Tripodichthys is a genus of marine ray-finned fish belonging to the family Triacanthidae, the triplespines or tripodfishes. The three species in this genus are found in the Indian Ocean and the western Pacific Ocean in shallow water over soft substrates.

==Taxonomy==
Tripoichthys was first proposed as a genus in 1968 by the American ichthyologist James C. Tyler with Triacanthus blochii designated as its type species.T. blochii had originally been described in 1852 by the Dutch ichthyologist Pieter Bleeker with its type locality given as Singapore. Tripodichthys is classified within the family Triacanthidae and, in 1968, Tyler classified this family within the suborder Triacanthoidei alongside the Triacanthodidae. The 5th edition of Fishes of the World classifies the Triacanthoidei as suborder of the order Tetraodontiformes.

==Species==
Tripodichthys currently contains the following three valid species:
- Tripodichthys angustifrons Hollard, 1854 (Black-flag tripodfish)
- Tripodichthys blochii (Bleeker, 1852) (Long-tail tripodfish)
- Tripodichthys oxycephalus (Bleeker, 1851) (Short-tail tripodfish)

==Etymology==
Tripodichthys comes from tripod and Ancient Greek ἰχθύς (ikhthús), meaning "fish", as it was envisioned that the fish rested on the subtrate using the two spines in the pelvic fin and the lower lobe of the caudal fin. The specific name of the type species honours Marcus Elieser Bloch, the describer of Triacanthus biaculeatus which was thought to be a congeneric with T. blochii. The specific name of T. angustifrons means "narrow forehead" and refers to this species thinner snout than Triacanthus brevirostris, its assumed congener. The third species has the specific name oxycephalus, meaning "sharp head", an allusion to the long, pointed head.

==Characteristics==
Tripodichthys tripodfishes are characterised by having a scale covered part of the pelvis which tapers towards the rear. The second spine in the dorsal fin is clearly less than half the kength of the first spine and the base of the dorsal fins have a total length which is 1.5 to 1.7 times longer than the base of the anal fin. The scales have a low, cruciform ridge on them. In T. oxycephalus the pelvis is wide between bases of the pelvic fin spines and the caudal peduncle is short. In the other two species the pelvis is thin between the bases of the pelvic fin spines and they have a long caudal peduncle. In T. agustifrons the membrane of the spiny dorsal fin is typically dark between the first four spines, there are 22-24 soft rays in the second dorsal fin and 18-19 in the anal fin. In T. blochii the spiny dorsal fin has a pale membrane, there are 20-24 soft rays in the second dorsal in and 13-15 in the anal fin. These fishes have maximum published total lengths of 20 cm, in the case of T. angustifrons and T. oxtcephalus, and 15 cm in T. blochii.

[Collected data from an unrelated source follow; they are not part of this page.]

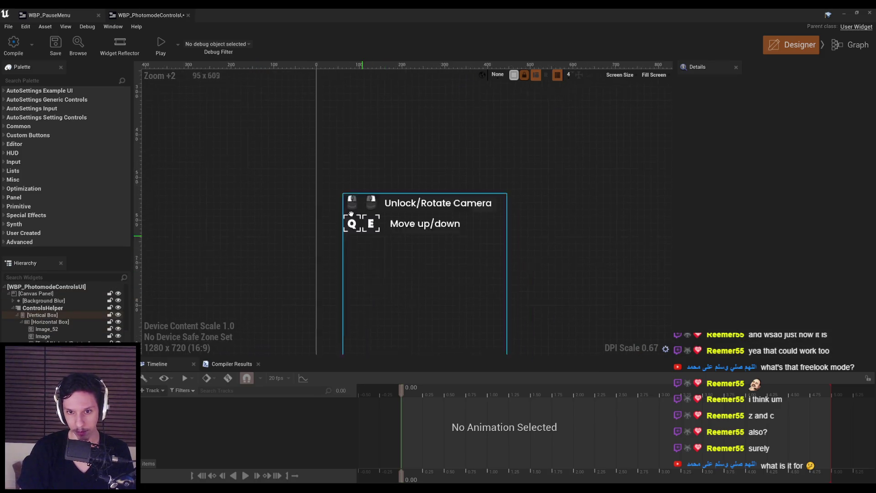
scroll(309, 215, "down", 3)
scroll(291, 168, "up", 6)
scroll(338, 179, "up", 5)
Zero the left and right padding on the Q and E letter TextBlocks.
left_click(350, 201)
scroll(348, 237, "up", 3)
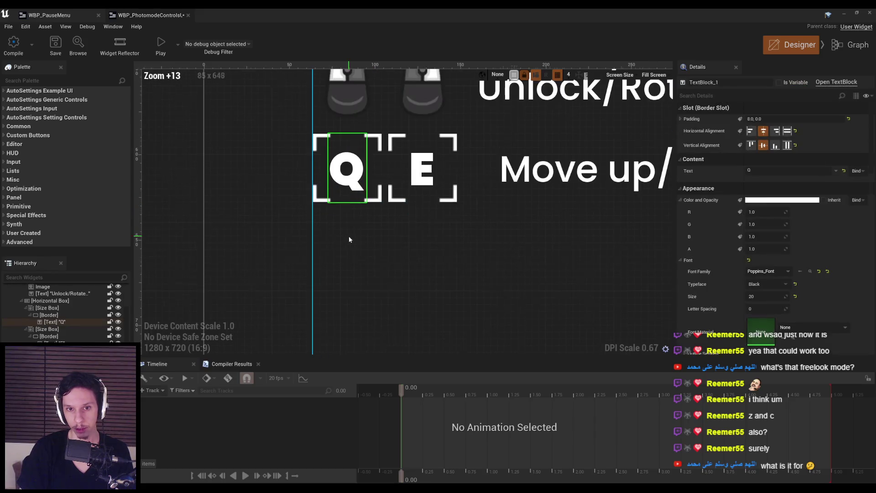
left_click(679, 119)
left_click(767, 130)
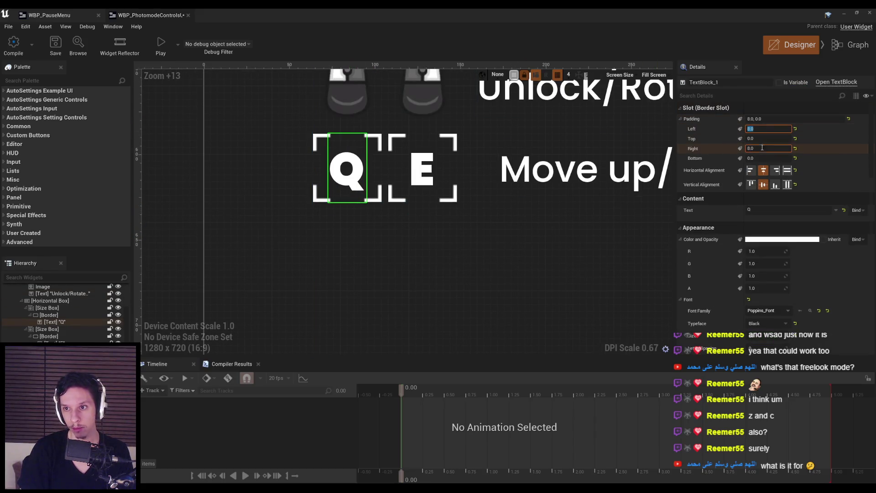
type("0")
left_click(762, 148)
type("0")
key("Return")
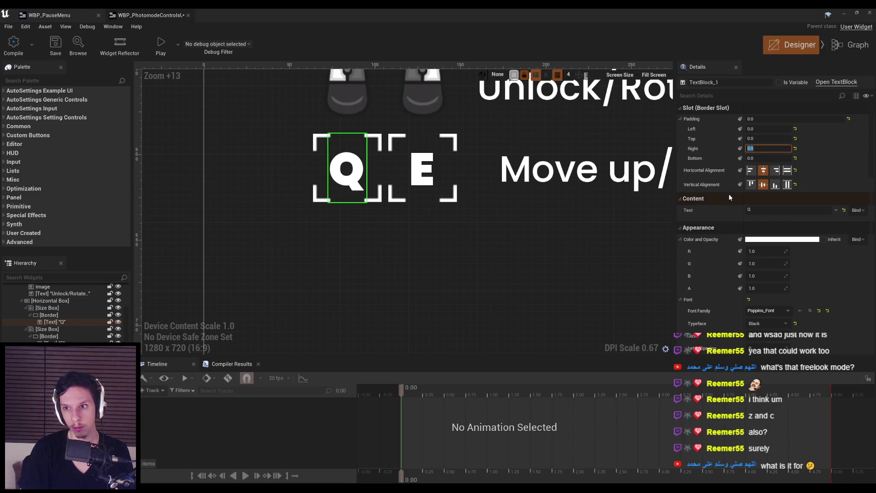
left_click(442, 178)
left_click(761, 150)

==Distribution and habitat==
Tripodichthys tripodfishes are found in the Indian and Western Pacific Oceans. T. angustifrons has been recorded from Indonesia and northern Australia, T. blochii from the South China Sea and Indonesia, with strays recorded in China and Japan, while T. oxycephalus from the Bay of Bengal, South China Sea and Arafura Sea. They are found at depths down to 50 m over sand and mud substrates.